そう言ってギトーの足を持ってシリウスは去っていった。ここでいうシリウスの教育とは洗脳であるが…ギトーのプライドの高さは半端ではないためシリウスですらも時間がかかるので教師をやめさせた方が有効的だと考えた。

 

「はぁ…学院長。何故止めなかったんですか?」

コルベールはオスマンが止めなかったことを責めるが…オスマンは涼しい顔だ。

「元々、ミスタ・ギドーは態度に問題があったからな…それを公正してくれるならありがたい上にミスタ・ギドーは少々罰を受けて貰わなくてはならんしの…止める必要はないと判断したまでじゃ。」

そう言ってオスマンはこう考えた…

「(それにむやみやたらにミスタ・ドイツを不機嫌にさせても逆効果じゃしの…)」

そう…オスマンはあの状態のシリウスに言っても無駄だということはわかっていた。

「しかし減給でもよかったのでは?」

コルベールは妥協案があったと思い、オスマンにそう言うが無駄だった。

「もう減給はやっておるよ…だがこれ以上減らしたらミスタ・ギドーがただで働くことになる。そうしたら奴も辞めざるを得ないじゃろうて…しかし奴も復讐心が芽生えてこっちの悪い噂を流すじゃろう…なんならいっそのことミスタ・ドイツに任せようではないか?」

これはオスマンにとって苦肉の策だった…もちろんブーイングはあるだろう。しかしそれ以上にメリットも大きい。

「まああの方は私たち土メイジにはいい感情は持てませんしミスタ・ドイツならやってくれるでしょう…」

ロングビルはミスタ・ギドーの一番の被害者だ。自分を口説きに来た時も「風のスクエアたる私と付き合ってくれ!」と言われた…そしてそれを断り、睾丸を蹴っ飛ばした。その後ギドーが疾風の如く保健室に向かったのでそこからついたあだ名は『疾風(笑)』という不名誉極まりないあだ名となった。

 

~学院外~

そしてシリウスはギドーを尋問していた…ギドーに違和感を感じていた。シリウスが帰ってきて感じたのは今までのギドーとはまるで別人のように見えた…

「で…なんでそんな魔力を持っているんだ…?」

そうギドーの魔力が大幅に増えていたのだ。

「…」

しかし帰ってきたのは沈黙…シリウスは殴って自白剤を速攻でつくり知っていることを吐かせた。

「どうやってそんな急に魔力を手に入れたんだ?」

シリウスがそう質問するとギドーは忌々しく答えた。

「レコンキスタだ…」

シリウスの目が開き、驚くがすぐに元の状態に戻した。

「そうか…では次の質問だ。レコンキスタに所属しているか?」

所属していることと協力していることは同じようでまるで違う…所属するということはトリステイン貴族であれば裏切るような真似はほとんどしないが協力となれば裏切ることも容易いということだ。

「している…」

どうやらギドーは前者の方だった。

 

「(やっぱりな…レコンキスタはつい最近作られた組織なんだが目的はブリミル教復活が表向きだが裏はノルマンディー王国を滅ぼすという目的がある…何故そんなことを目的にしたのかはわからんが表向きの親玉は確かクロムウェルだが本当の親玉はそんな小物じゃねえ…しかしガリアではないな…ガリアが手を出しているんだったら既に動いている。となればロマリアのブリミル教の関係者だ。そうとしか考えれん。)」

シリウスは推測するとさらに質問した。

「お前たちの親玉の名前はなんと言う?」

「一応表立ってはクロムウェルが指揮しているが本当の親玉はクロムウェルや一部の幹部しか知らん。

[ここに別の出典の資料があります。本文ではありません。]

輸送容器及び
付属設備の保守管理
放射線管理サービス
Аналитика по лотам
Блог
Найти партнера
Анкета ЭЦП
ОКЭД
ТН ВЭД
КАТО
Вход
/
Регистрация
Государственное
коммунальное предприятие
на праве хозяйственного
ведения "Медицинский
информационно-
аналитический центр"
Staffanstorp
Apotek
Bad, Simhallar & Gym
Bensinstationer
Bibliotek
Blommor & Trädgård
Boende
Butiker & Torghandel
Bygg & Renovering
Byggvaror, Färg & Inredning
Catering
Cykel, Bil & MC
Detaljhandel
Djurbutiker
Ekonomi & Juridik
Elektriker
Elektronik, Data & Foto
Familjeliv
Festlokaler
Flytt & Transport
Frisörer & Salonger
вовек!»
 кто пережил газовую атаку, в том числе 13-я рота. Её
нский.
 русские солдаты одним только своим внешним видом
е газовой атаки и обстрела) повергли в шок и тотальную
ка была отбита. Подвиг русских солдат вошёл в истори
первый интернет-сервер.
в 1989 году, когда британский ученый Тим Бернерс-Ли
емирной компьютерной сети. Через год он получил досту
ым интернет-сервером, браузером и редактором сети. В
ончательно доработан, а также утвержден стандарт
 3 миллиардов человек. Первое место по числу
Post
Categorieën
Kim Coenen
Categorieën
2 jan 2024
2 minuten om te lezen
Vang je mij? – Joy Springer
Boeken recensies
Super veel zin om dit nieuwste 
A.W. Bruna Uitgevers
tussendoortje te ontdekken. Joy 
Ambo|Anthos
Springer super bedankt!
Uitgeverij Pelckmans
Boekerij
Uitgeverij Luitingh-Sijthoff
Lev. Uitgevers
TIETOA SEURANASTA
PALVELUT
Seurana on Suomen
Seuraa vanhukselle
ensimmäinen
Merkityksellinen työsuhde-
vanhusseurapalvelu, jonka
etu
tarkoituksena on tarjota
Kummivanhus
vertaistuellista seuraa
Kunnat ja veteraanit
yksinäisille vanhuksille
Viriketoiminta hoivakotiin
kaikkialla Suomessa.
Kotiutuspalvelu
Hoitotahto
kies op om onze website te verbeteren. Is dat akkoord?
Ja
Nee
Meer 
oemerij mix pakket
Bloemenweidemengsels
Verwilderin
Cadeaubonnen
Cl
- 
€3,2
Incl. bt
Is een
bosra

私はそれに含まれんから知らん。」

「ではその幹部達の名前は?」

「わからん…幹部自体がそもそもあるのかどうか疑わしいくらいだ。」

「なるほどな…」

シリウスは頷くと再び考え始めた。

「(幹部はトリステインもアルビオンも関係ない…一応ノルマンディーやガリアに報告しておくか。)」

その後シリウスは帰って来たタバサを通して報告した。